* Input for this task:
#####

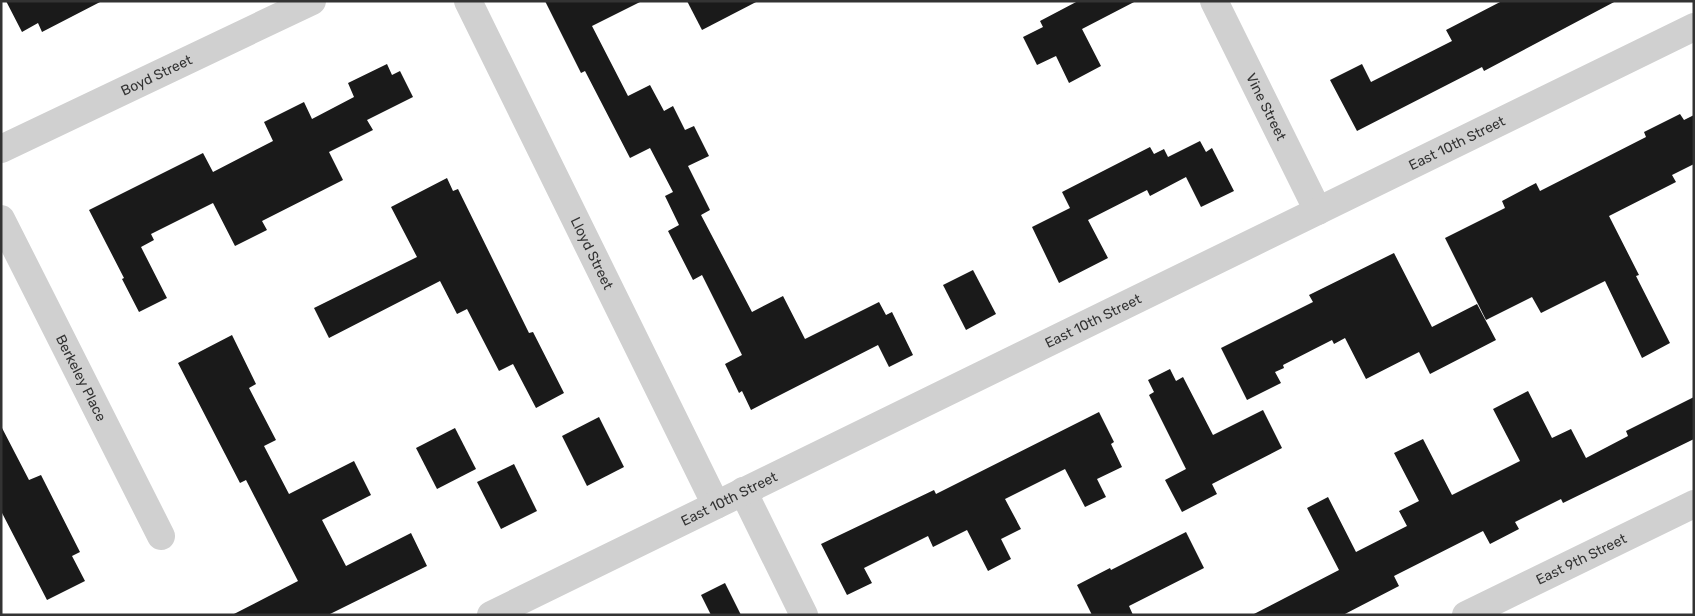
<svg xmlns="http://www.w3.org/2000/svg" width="1695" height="616" font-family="Rubik,sans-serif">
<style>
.building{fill:#1a1a1a}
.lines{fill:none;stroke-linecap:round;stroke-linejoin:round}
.minor{stroke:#d0d0d0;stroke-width:28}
.labels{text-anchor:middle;stroke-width:5;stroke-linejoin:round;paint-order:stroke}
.street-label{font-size:14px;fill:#333;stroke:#fff}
</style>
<rect width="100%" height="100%" fill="#fff"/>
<g class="building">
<path d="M 6,1 L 102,1 L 42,32 L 38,23 L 22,32 Z"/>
<path d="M 545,1 L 642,1 L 592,26 L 628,96 L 650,85 L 664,111 L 673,106 L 685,130 L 694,126 L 709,156 L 688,166 L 710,210 L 701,215 L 752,312 L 783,296 L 805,339 L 879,302 L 886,315 L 892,312 L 913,355 L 889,367 L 878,345 L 751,410 L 742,391 L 739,393 L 725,364 L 742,355 L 702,275 L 693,280 L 668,231 L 679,225 L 665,196 L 673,192 L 650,148 L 630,158 L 585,71 L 581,73 Z"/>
<path d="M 687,1 L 758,1 L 702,30 Z"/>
<path d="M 1078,1 L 1136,1 L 1082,29 L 1101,66 L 1069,83 L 1056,56 L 1037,65 L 1023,37 L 1043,27 L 1040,21 Z"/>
<path d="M 1502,1 L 1616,1 L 1484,71 L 1482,67 L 1357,131 L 1330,80 L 1362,64 L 1371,82 L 1452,41 L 1446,30 Z"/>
<path d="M 387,64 L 392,75 L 400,71 L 413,97 L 367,120 L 373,130 L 329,152 L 343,180 L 262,221 L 267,230 L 235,246 L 213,203 L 151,234 L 154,240 L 141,247 L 167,298 L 139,312 L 122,279 L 124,278 L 89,210 L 203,153 L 213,172 L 273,141 L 264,122 L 304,102 L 312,119 L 354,97 L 348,83 Z"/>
<path d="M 1680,114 L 1684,120 L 1694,115 L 1694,164 L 1672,175 L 1676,182 L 1609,216 L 1639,275 L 1636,276 L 1670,343 L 1642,358 L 1605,281 L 1541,313 L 1532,297 L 1486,320 L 1445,238 L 1505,208 L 1502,201 L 1536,183 L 1540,191 L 1646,137 L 1644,132 Z"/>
<path d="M 1200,141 L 1206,152 L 1212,148 L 1234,191 L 1201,207 L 1186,177 L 1150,196 L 1147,190 L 1088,220 L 1108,258 L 1059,283 L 1032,227 L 1070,208 L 1062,192 L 1150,147 L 1154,154 L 1164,149 L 1168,157 Z"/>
<path d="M 447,178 L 453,191 L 458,189 L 529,333 L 533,332 L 564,393 L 536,408 L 513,364 L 499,371 L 467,309 L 457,314 L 440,281 L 329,338 L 314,308 L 417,257 L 391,207 Z"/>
<path d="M 1394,253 L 1432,327 L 1477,304 L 1496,340 L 1430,374 L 1419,352 L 1366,379 L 1345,338 L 1334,344 L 1332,340 L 1283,365 L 1284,368 L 1275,372 L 1281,383 L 1247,400 L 1221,348 L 1313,302 L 1309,295 Z"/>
<path d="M 973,270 L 996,314 L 966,330 L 943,285 Z"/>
<path d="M 232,335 L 256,384 L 249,388 L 276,440 L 264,446 L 289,494 L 354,461 L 371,495 L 322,520 L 346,566 L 411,533 L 427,566 L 328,615 L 232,615 L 298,581 L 246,480 L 240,483 L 178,363 Z"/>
<path d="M 1170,369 L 1176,381 L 1183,377 L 1213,435 L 1263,410 L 1282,448 L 1212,484 L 1217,494 L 1182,512 L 1165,480 L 1186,469 L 1149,395 L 1154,392 L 1148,380 Z"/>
<path d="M 1528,391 L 1552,438 L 1571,429 L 1586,458 L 1628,436 L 1626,431 L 1694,397 L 1694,439 L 1563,503 L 1561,499 L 1515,522 L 1519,529 L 1490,544 L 1483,531 L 1394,576 L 1399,586 L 1343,615 L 1252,615 L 1339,570 L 1307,508 L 1328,497 L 1356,552 L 1407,526 L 1399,511 L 1419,501 L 1394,453 L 1423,439 L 1452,495 L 1520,461 L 1493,409 Z"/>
<path d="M 1099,412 L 1114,442 L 1111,444 L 1122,467 L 1097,479 L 1106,497 L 1085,507 L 1065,469 L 1005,499 L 1021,529 L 1001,539 L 1011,559 L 988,571 L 967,530 L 933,547 L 928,536 L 864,568 L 872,583 L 847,595 L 821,544 L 934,490 L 936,494 Z"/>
<path d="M 599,417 L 624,467 L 587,486 L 562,436 Z"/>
<path d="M 1,426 L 29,480 L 41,475 L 80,552 L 72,556 L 85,581 L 47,600 L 1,511 Z"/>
<path d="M 455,428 L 476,469 L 437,489 L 416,448 Z"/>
<path d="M 514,464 L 537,511 L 501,529 L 477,482 Z"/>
<path d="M 1186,532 L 1204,568 L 1129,606 L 1133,615 L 1092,615 L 1077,585 L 1110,568 L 1111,570 Z"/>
<path d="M 725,583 L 741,615 L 711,615 L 701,595 Z"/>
</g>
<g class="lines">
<g class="minor">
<path id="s1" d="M 468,1 L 716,505"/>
<path id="s2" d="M 1214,1 L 1318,211"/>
<path id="s3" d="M 1,149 L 312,1"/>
<path id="s4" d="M 1,219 L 161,536"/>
<path d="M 743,491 L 804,615"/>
<path id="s5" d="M 491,615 L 1694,27"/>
<path id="s6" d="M 1466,615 L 1694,504"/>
</g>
</g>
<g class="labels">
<g class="street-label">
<text dy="5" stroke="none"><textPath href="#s3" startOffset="172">Boyd Street</textPath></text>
<text dy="5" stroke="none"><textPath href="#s2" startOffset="118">Vine Street</textPath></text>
<text dy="5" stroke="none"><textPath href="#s5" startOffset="1075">East 10th Street</textPath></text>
<text dy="5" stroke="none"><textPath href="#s1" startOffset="281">Lloyd Street</textPath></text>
<text dy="5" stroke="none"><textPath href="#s5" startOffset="670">East 10th Street</textPath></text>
<text dy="5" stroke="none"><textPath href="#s4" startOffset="178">Berkeley Place</textPath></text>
<text dy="5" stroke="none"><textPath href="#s5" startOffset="265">East 10th Street</textPath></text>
<text dy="5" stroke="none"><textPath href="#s6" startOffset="128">East 9th Street</textPath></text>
</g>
</g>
<rect width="1695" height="616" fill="none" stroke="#333333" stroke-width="5"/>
</svg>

#####

* Exercise:
Your task is to set down the records shown above exactly, minus any pictures.

* Answer for the task:
<svg xmlns="http://www.w3.org/2000/svg" width="1695" height="616" font-family="Rubik,sans-serif">
<style>
.building{fill:#1a1a1a}
.lines{fill:none;stroke-linecap:round;stroke-linejoin:round}
.minor{stroke:#d0d0d0;stroke-width:28}
.labels{text-anchor:middle;stroke-width:5;stroke-linejoin:round;paint-order:stroke}
.street-label{font-size:14px;fill:#333;stroke:#fff}
</style>
<rect width="100%" height="100%" fill="#fff"/>
<g class="building">
<path d="M 6,1 L 102,1 L 42,32 L 38,23 L 22,32 Z"/>
<path d="M 545,1 L 642,1 L 592,26 L 628,96 L 650,85 L 664,111 L 673,106 L 685,130 L 694,126 L 709,156 L 688,166 L 710,210 L 701,215 L 752,312 L 783,296 L 805,339 L 879,302 L 886,315 L 892,312 L 913,355 L 889,367 L 878,345 L 751,410 L 742,391 L 739,393 L 725,364 L 742,355 L 702,275 L 693,280 L 668,231 L 679,225 L 665,196 L 673,192 L 650,148 L 630,158 L 585,71 L 581,73 Z"/>
<path d="M 687,1 L 758,1 L 702,30 Z"/>
<path d="M 1078,1 L 1136,1 L 1082,29 L 1101,66 L 1069,83 L 1056,56 L 1037,65 L 1023,37 L 1043,27 L 1040,21 Z"/>
<path d="M 1502,1 L 1616,1 L 1484,71 L 1482,67 L 1357,131 L 1330,80 L 1362,64 L 1371,82 L 1452,41 L 1446,30 Z"/>
<path d="M 387,64 L 392,75 L 400,71 L 413,97 L 367,120 L 373,130 L 329,152 L 343,180 L 262,221 L 267,230 L 235,246 L 213,203 L 151,234 L 154,240 L 141,247 L 167,298 L 139,312 L 122,279 L 124,278 L 89,210 L 203,153 L 213,172 L 273,141 L 264,122 L 304,102 L 312,119 L 354,97 L 348,83 Z"/>
<path d="M 1680,114 L 1684,120 L 1694,115 L 1694,164 L 1672,175 L 1676,182 L 1609,216 L 1639,275 L 1636,276 L 1670,343 L 1642,358 L 1605,281 L 1541,313 L 1532,297 L 1486,320 L 1445,238 L 1505,208 L 1502,201 L 1536,183 L 1540,191 L 1646,137 L 1644,132 Z"/>
<path d="M 1200,141 L 1206,152 L 1212,148 L 1234,191 L 1201,207 L 1186,177 L 1150,196 L 1147,190 L 1088,220 L 1108,258 L 1059,283 L 1032,227 L 1070,208 L 1062,192 L 1150,147 L 1154,154 L 1164,149 L 1168,157 Z"/>
<path d="M 447,178 L 453,191 L 458,189 L 529,333 L 533,332 L 564,393 L 536,408 L 513,364 L 499,371 L 467,309 L 457,314 L 440,281 L 329,338 L 314,308 L 417,257 L 391,207 Z"/>
<path d="M 1394,253 L 1432,327 L 1477,304 L 1496,340 L 1430,374 L 1419,352 L 1366,379 L 1345,338 L 1334,344 L 1332,340 L 1283,365 L 1284,368 L 1275,372 L 1281,383 L 1247,400 L 1221,348 L 1313,302 L 1309,295 Z"/>
<path d="M 973,270 L 996,314 L 966,330 L 943,285 Z"/>
<path d="M 232,335 L 256,384 L 249,388 L 276,440 L 264,446 L 289,494 L 354,461 L 371,495 L 322,520 L 346,566 L 411,533 L 427,566 L 328,615 L 232,615 L 298,581 L 246,480 L 240,483 L 178,363 Z"/>
<path d="M 1170,369 L 1176,381 L 1183,377 L 1213,435 L 1263,410 L 1282,448 L 1212,484 L 1217,494 L 1182,512 L 1165,480 L 1186,469 L 1149,395 L 1154,392 L 1148,380 Z"/>
<path d="M 1528,391 L 1552,438 L 1571,429 L 1586,458 L 1628,436 L 1626,431 L 1694,397 L 1694,439 L 1563,503 L 1561,499 L 1515,522 L 1519,529 L 1490,544 L 1483,531 L 1394,576 L 1399,586 L 1343,615 L 1252,615 L 1339,570 L 1307,508 L 1328,497 L 1356,552 L 1407,526 L 1399,511 L 1419,501 L 1394,453 L 1423,439 L 1452,495 L 1520,461 L 1493,409 Z"/>
<path d="M 1099,412 L 1114,442 L 1111,444 L 1122,467 L 1097,479 L 1106,497 L 1085,507 L 1065,469 L 1005,499 L 1021,529 L 1001,539 L 1011,559 L 988,571 L 967,530 L 933,547 L 928,536 L 864,568 L 872,583 L 847,595 L 821,544 L 934,490 L 936,494 Z"/>
<path d="M 599,417 L 624,467 L 587,486 L 562,436 Z"/>
<path d="M 1,426 L 29,480 L 41,475 L 80,552 L 72,556 L 85,581 L 47,600 L 1,511 Z"/>
<path d="M 455,428 L 476,469 L 437,489 L 416,448 Z"/>
<path d="M 514,464 L 537,511 L 501,529 L 477,482 Z"/>
<path d="M 1186,532 L 1204,568 L 1129,606 L 1133,615 L 1092,615 L 1077,585 L 1110,568 L 1111,570 Z"/>
<path d="M 725,583 L 741,615 L 711,615 L 701,595 Z"/>
</g>
<g class="lines">
<g class="minor">
<path id="s1" d="M 468,1 L 716,505"/>
<path id="s2" d="M 1214,1 L 1318,211"/>
<path id="s3" d="M 1,149 L 312,1"/>
<path id="s4" d="M 1,219 L 161,536"/>
<path d="M 743,491 L 804,615"/>
<path id="s5" d="M 491,615 L 1694,27"/>
<path id="s6" d="M 1466,615 L 1694,504"/>
</g>
</g>
<g class="labels">
<g class="street-label">
<text dy="5" stroke="none"><textPath href="#s3" startOffset="172">Boyd Street</textPath></text>
<text dy="5" stroke="none"><textPath href="#s2" startOffset="118">Vine Street</textPath></text>
<text dy="5" stroke="none"><textPath href="#s5" startOffset="1075">East 10th Street</textPath></text>
<text dy="5" stroke="none"><textPath href="#s1" startOffset="281">Lloyd Street</textPath></text>
<text dy="5" stroke="none"><textPath href="#s5" startOffset="670">East 10th Street</textPath></text>
<text dy="5" stroke="none"><textPath href="#s4" startOffset="178">Berkeley Place</textPath></text>
<text dy="5" stroke="none"><textPath href="#s5" startOffset="265">East 10th Street</textPath></text>
<text dy="5" stroke="none"><textPath href="#s6" startOffset="128">East 9th Street</textPath></text>
</g>
</g>
<rect width="1695" height="616" fill="none" stroke="#333333" stroke-width="5"/>
</svg>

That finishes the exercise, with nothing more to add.